Joel Edgerton plays Brendan, and his charismatic turn here is every bit as good as his role at the head of the Cody clan in Animal Kingdom. He and his wife work three jobs to pay the bills, but thanks to the collapse in the housing market and medical bills from his daughter’s hospitalization, the bank is preparing to repossess the house. No refinancing is available since his mortgage is upside down, the banks got the bailout, and homeowners were informed they can get fucked. His story is that of our new middle class, driven by creeping desperation to shed increasing amounts of earning power, comfort, possessions, dignity, and hope for the future. When a teacher cannot support a family with salary alone, it is obvious that a society has lost its mind as well as any sense of priorities.

He is compelled to fight amateurs in bars for change. Since he has nothing left to sell, then destroying himself for the pleasure of the audience is all he can offer. His wife has no choice but to hope he is not paralyzed or rendered retarded by a decisive punch to the face. Warrior is a movie for our time, and the wounded soul of a nation that is slowly losing all it has labored for while miring itself in regret and loss. Nick Nolte plays himself in a way, the father who is nearing 1000 days of sobriety, though his sons never allow him to forget that the damage has been done. He trains his son after being cautioned not to wallow in the past. His is a thankfully incomplete arc; those wounds shall never close, and every conversation between he and his sons are little more than a festering lack of silence.
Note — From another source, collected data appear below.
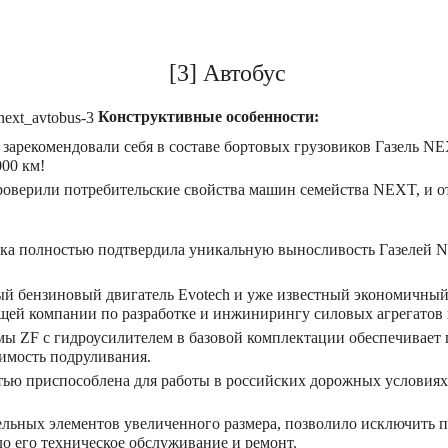
[3] Автобус
Конструктивные особенности:
зарекомендовали себя в составе бортовых грузовиков Газель NE
00 км!
оверили потребительские свойства машин семейства NEXT, и от
ска полностью подтвердила уникальную выносливость Газелей 
ный бензиновый двигатель Evotech и уже известный экономичны
дущей компании по разработке и инжинирингу силовых агрегатов
 ZF с гидроусилителем в базовой комплектации обеспечивает 
имость подруливания.
ью приспособлена для работы в российских дорожных условиях 
ельных элементов увеличенного размера, позволило исключить 
ло его техническое обслуживание и ремонт.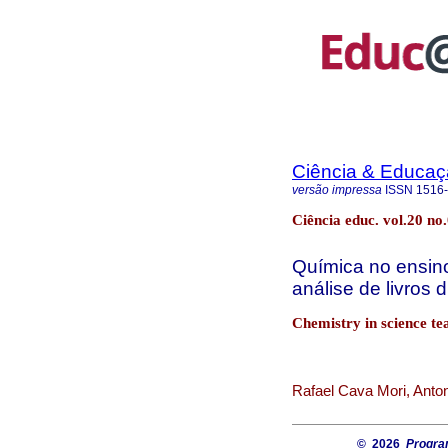
Ciência & Educaç
versão impressa
ISSN
1516
Ciência educ. vol.20 no
Química no ensino
análise de livros d
Chemistry in science te
Rafael Cava Mori, Anton
© 2026
Progra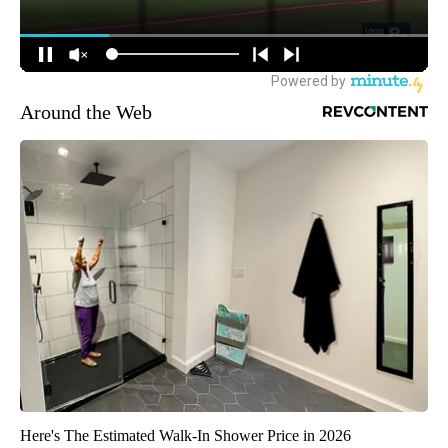
Around the Web
Here's The Estimated Walk-In Shower Price in 2026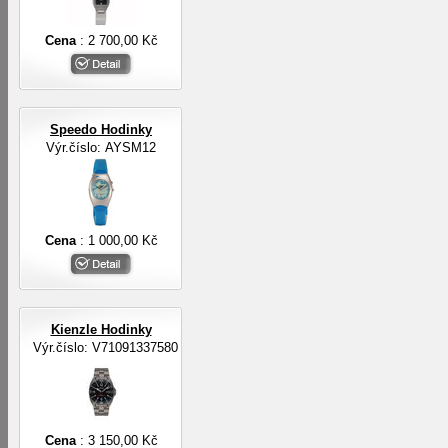
Cena
: 2 700,00 Kč
Speedo Hodinky
Výr.číslo: AYSM12
Cena
: 1 000,00 Kč
Kienzle Hodinky
Výr.číslo: V71091337580
Cena
: 3 150,00 Kč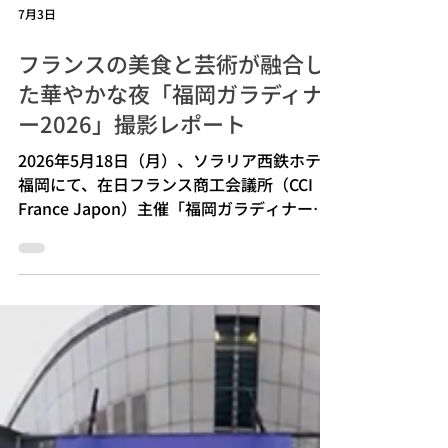
7月3日
フランスの美食と芸術が融合し
た華やかな夜「福岡ガラディナ
ー2026」撮影レポート
2026年5月18日（月）、ソラリア西鉄ホテル
福岡にて、在日フランス商工会議所（CCI
France Japon）主催「福岡ガラディナー」
の写真撮影を担当いたしました。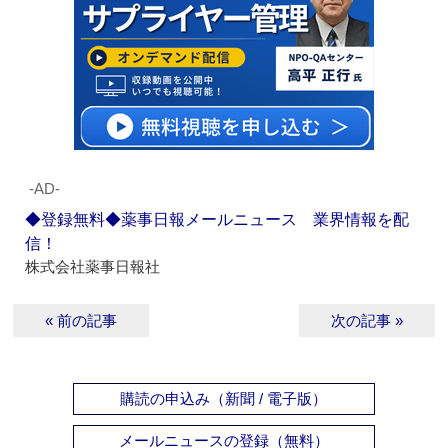
‐AD‐
◆登録無料◆薬事日報メールニュース 業界情報を配
信！
株式会社薬事日報社
« 前の記事
次の記事 »
購読の申込み（新聞 / 電子版）
メールニュースの登録（無料）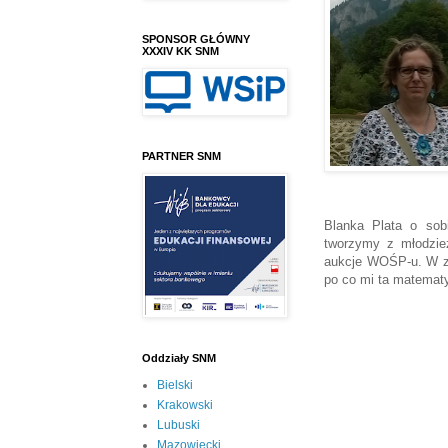
SPONSOR GŁÓWNY
XXXIV KK SNM
PARTNER SNM
Blanka Plata o sob
tworzymy z młodzież
aukcje WOŚP-u. W za
po co mi ta matemat
Oddziały SNM
Bielski
Krakowski
Lubuski
Mazowiecki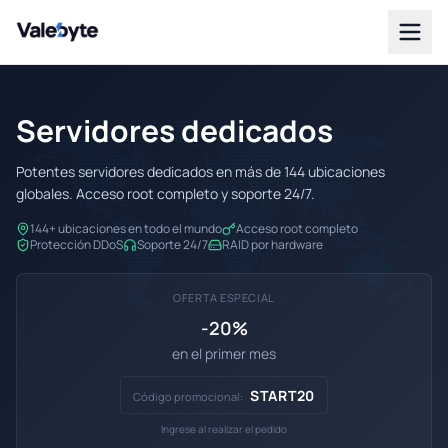
Valebyte
Servidores dedicados
Potentes servidores dedicados en más de 144 ubicaciones
globales. Acceso root completo y soporte 24/7.
144+ ubicaciones en todo el mundo
Acceso root completo
Protección DDoS
Soporte 24/7
RAID por hardware
OFERTA ESPECIAL
-20%
en el primer mes
START20
Código promocional:
Ingrese al realizar el pedido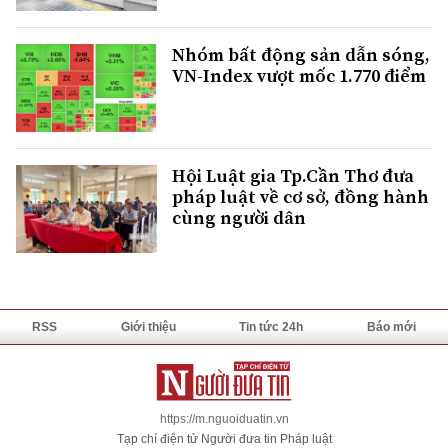
Nhóm bất động sản dẫn sóng,
VN-Index vượt mốc 1.770 điểm
Hội Luật gia Tp.Cần Thơ đưa
pháp luật về cơ sở, đồng hành
cùng người dân
RSS
Giới thiệu
Tin tức 24h
Báo mới
https://m.nguoiduatin.vn
Tạp chí điện tử Người đưa tin Pháp luật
Though there are familiar tropes present, they are not given the gravity such dramas generally provide. The father has found Jesus, though this is quickly made into a bizarre joke, as Tom dryly notes that when he left to take his mother into hiding, they hid so well from Nolte’s character that Jesus could not find her. Religion presumably found its beachhead in Nolte’s character as it often does – when everyone else on the planet hates them and a deity becomes a cheap sell. Tom was in the Marine Corps, and though he committed a heroic deed, he also went AWOL for reasons I will not explain. Service in the armed forces is a lazy shorthand in film implying heroic action when it may not necessarily be. Fortunately, Warrior dispenses with this as well. Tom does note that he cared about his brothers in the Corps, but he also abandoned them when his service became disillusioning.
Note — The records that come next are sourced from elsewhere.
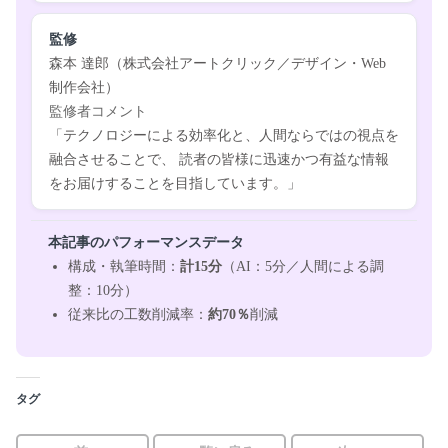
監修
森本 達郎（株式会社アートクリック／デザイン・Web
制作会社）
監修者コメント
「テクノロジーによる効率化と、人間ならではの視点を
融合させることで、
読者の皆様に迅速かつ有益な情報
をお届けすることを目指しています。」
本記事のパフォーマンスデータ
構成・執筆時間：
計15分
（AI：5分／人間による調
整：10分）
従来比の工数削減率：
約70％
削減
タグ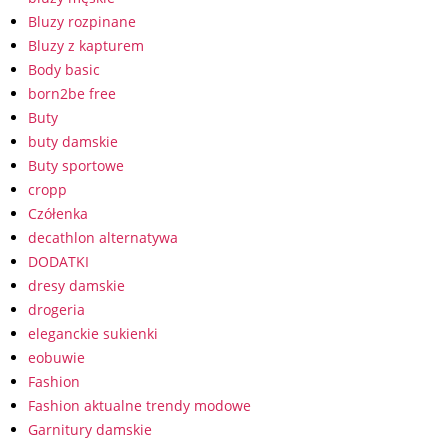
Bluzy rozpinane
Bluzy z kapturem
Body basic
born2be free
Buty
buty damskie
Buty sportowe
cropp
Czółenka
decathlon alternatywa
DODATKI
dresy damskie
drogeria
eleganckie sukienki
eobuwie
Fashion
Fashion aktualne trendy modowe
Garnitury damskie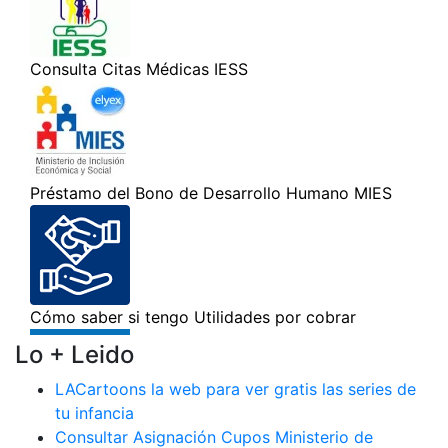
Lo + Leido
LACartoons la web para ver gratis las series de
tu infancia
Consultar Asignación Cupos Ministerio de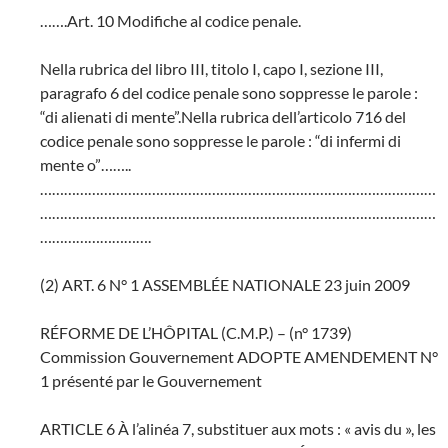
…….Art. 10 Modifiche al codice penale.
Nella rubrica del libro III, titolo I, capo I, sezione III,
paragrafo 6 del codice penale sono soppresse le parole :
“di alienati di mente”.Nella rubrica dell’articolo 716 del
codice penale sono soppresse le parole : “di infermi di
mente o”……..
………………………………………………………………………………………
………………………………………………………………………………………
……………………….
(2) ART. 6 N° 1 ASSEMBLÉE NATIONALE 23 juin 2009
RÉFORME DE L’HÔPITAL (C.M.P.) – (n° 1739)
Commission Gouvernement ADOPTE AMENDEMENT N°
1 présenté par le Gouvernement
ARTICLE 6 À l’alinéa 7, substituer aux mots : « avis du », les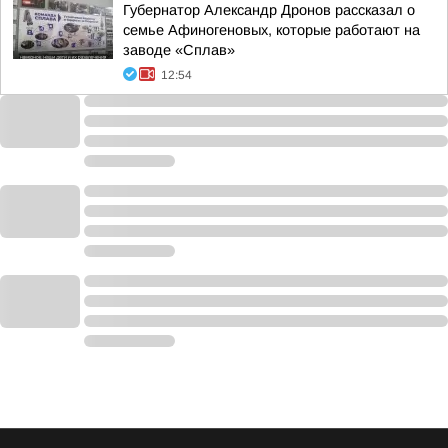
Губернатор Александр Дронов рассказал о
семье Афиногеновых, которые работают на
заводе «Сплав»
12:54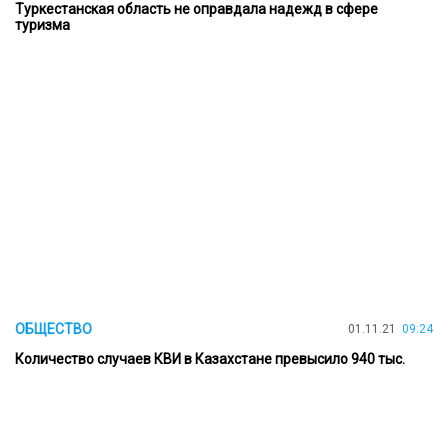
Туркестанская область не оправдала надежд в сфере
туризма
ОБЩЕСТВО
01.11.21
09:24
Количество случаев КВИ в Казахстане превысило 940 тыс.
Lastly, the use of sports films as a handy way to dramatize redemption is similarly discarded. By becoming champion, one becomes something more, life obtains worth, pride is what matters, etc. This is shortsighted at best, and through the years our collective audience has elevated sports to its own unearned greatness rather than simply entertainment. Warrior has no such illusions. Tom is looking to use the sport and the purse of a championship to further bury his blinding guilt and disperse his unfocused hatred for those around him. Brendan wants to protect his family. His coach tells him in the midst of one match “You don’t knock him out, you don’t have a home.” It should come as no surprise that the brothers face each other in the final, and the opportunity is taken to allow the bad blood between them to hemorrhage.
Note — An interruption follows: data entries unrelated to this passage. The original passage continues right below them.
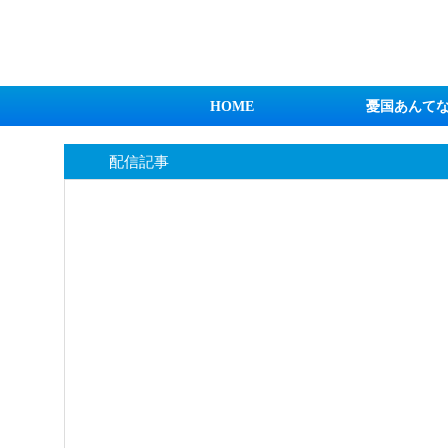
日本第一！ニュース録
HOME
憂国あんて
配信記事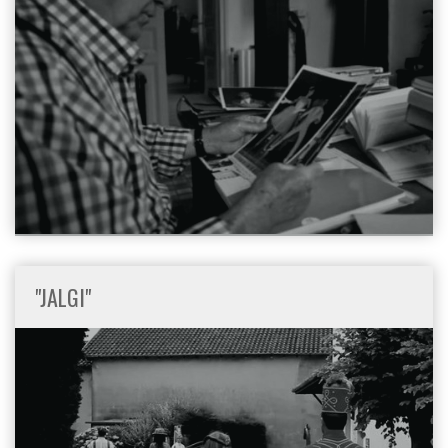
"JALGI"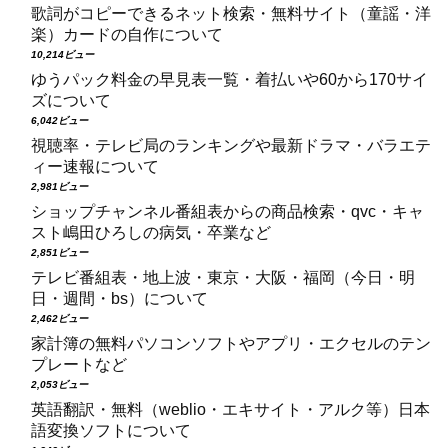
歌詞がコピーできるネット検索・無料サイト（童謡・洋
楽）カードの自作について
10,214ビュー
ゆうパック料金の早見表一覧・着払いや60から170サイ
ズについて
6,042ビュー
視聴率・テレビ局のランキングや最新ドラマ・バラエテ
ィー速報について
2,981ビュー
ショップチャンネル番組表からの商品検索・qvc・キャ
スト嶋田ひろしの病気・卒業など
2,851ビュー
テレビ番組表・地上波・東京・大阪・福岡（今日・明
日・週間・bs）について
2,462ビュー
家計簿の無料パソコンソフトやアプリ・エクセルのテン
プレートなど
2,053ビュー
英語翻訳・無料（weblio・エキサイト・アルク等）日本
語変換ソフトについて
Sometimes catharsis is all that is necessary, and Warrior plays this conclusion out as well as could be imagined. The acting is first rate, with Tom Hardy further entrenching himself as one of the finest actors in the business, and Joel Edgerton impressing with a star-making role. The photography, the atmosphere, everything is ideal, with the exception of the MMA hype bullshit that annoys to no end. Maybe it is my seething hatred for sports announcers who either affect a Billy Mays impression or act like simpering vaginas when waxing poetic about the majesty of the sport when they are little more than remoras. I wanted an epilogue where they enter the ring to get beaten mercilessly with at least a fractured jaw or two, but you can’t have everything. Warrior manages the unlikely with a subtle and moving drama about a sport that is anything but.